Sunday, June 13, 2010

Past Versus Future...

Alright, so I've made mistakes. We all have. Right now, I feel like my life is one big fat in-between. I'm stuck between the past I want to move on from and the future I'm trying to allow God to shape. But the dilemma is this - what do I take from my past into my future, and what do I leave behind as meaningless folly? God is challenging me. The choices I make now, the changes I implement in my life, could allow for a beautiful life of service to God. I want to be UNlike Lot's wife who turned into a pillar of salt for looking at what had been. I just want to please God.

Tonight in church was an AWEful night of worship. I could not stop thanking God with every beat of my heart and every breath of my body. Communion is a wonderful way to reflect on the SACRIFICE God made for MY life. Inconceivable love! These are just a few of the hymns we sang tonight, so rich and rife with the truth of who God is.

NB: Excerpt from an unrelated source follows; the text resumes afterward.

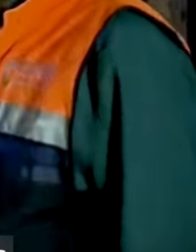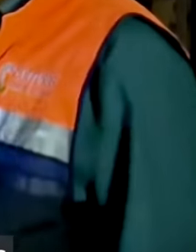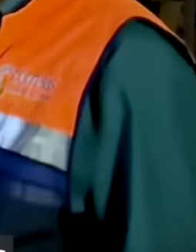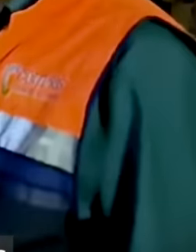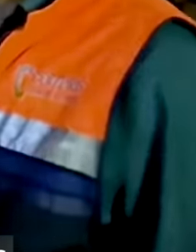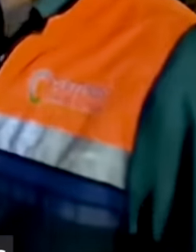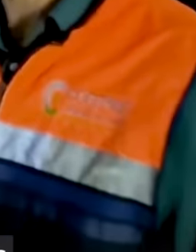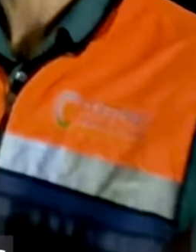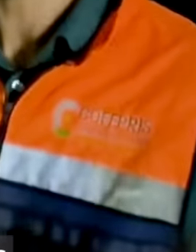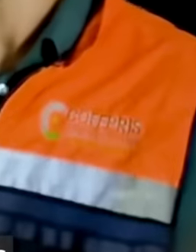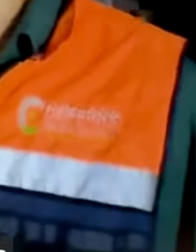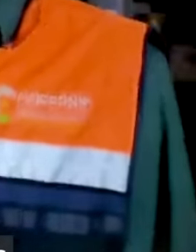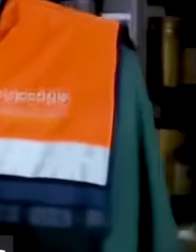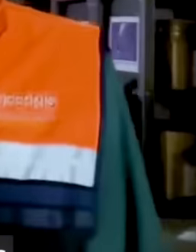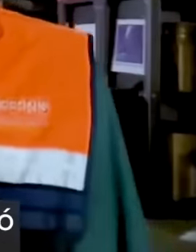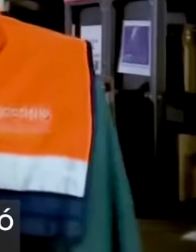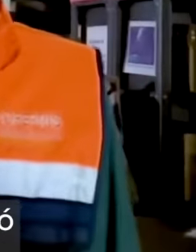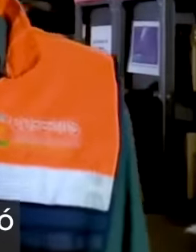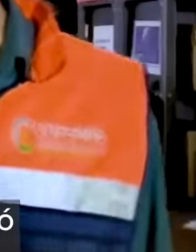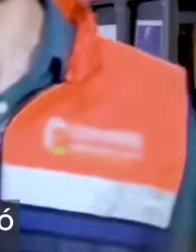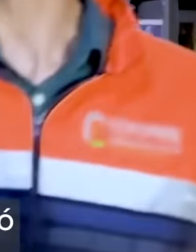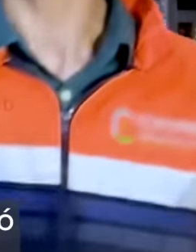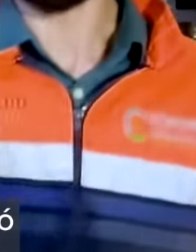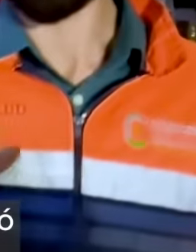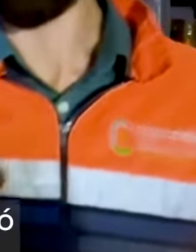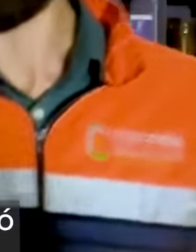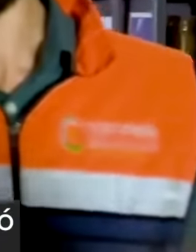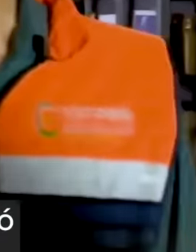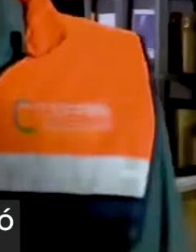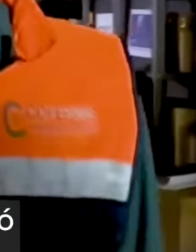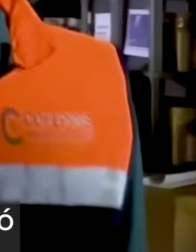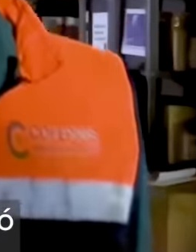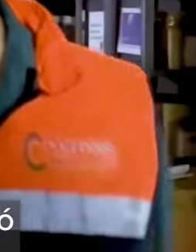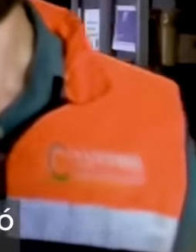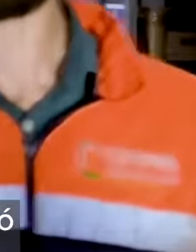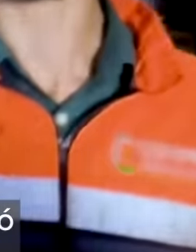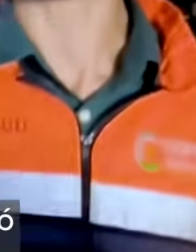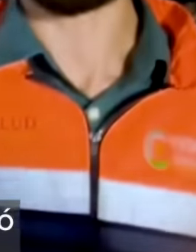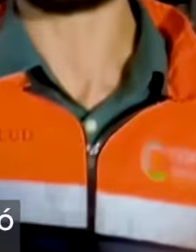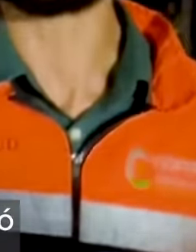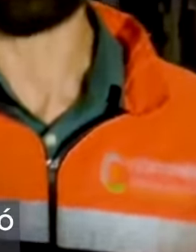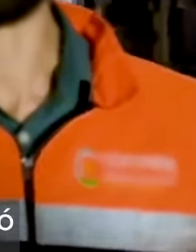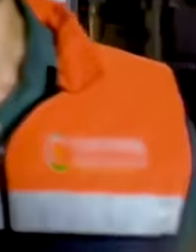this unscrupulous behavior pretended to have everything in order and opened the basements of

"When I stand in Glory, I will see Your face;
Then I'll sing Your praise FOREVER in that holy place -
Thank you, oh my Father, for giving us Your Son,
And leaving Your Spirit 'til the work on Earth is done!"

"Guilty, vile, and helpless we,
Spotless Lamb of God was He;
Full atonement! Can it be?
Hallelujah! What a Savior!"

"See, from His head, His hands, His feet,
Sorrow and love flow mingled down;
Did e'er such love and sorrow meet,
Or thorns compose so rich a crown?"

"Amazing grace, perfect love,
Washing me in a crimson flood -
Flowing down from my wounded King -
This changes everything.
Here I am, save me;
Here I am, change me;
Here I am, mend me;
Here I am,
send me."

"You knew darkness that I might know light;
Wept great tears that mine might be dried..."


How DEEP is the Father's love for US! This truth is fundamentally astounding to me! It is the truth that I REST my HOPE in. It is the LOVE I close my eyes singing to. It is the PURPOSE I build my life around. All else is completely meaningless. So why should I do anything less than wonder at His gift to me? And cast aside all things which hinder me from following Him full-speed. How hard, but how rewarding. He deserves NOTHING less.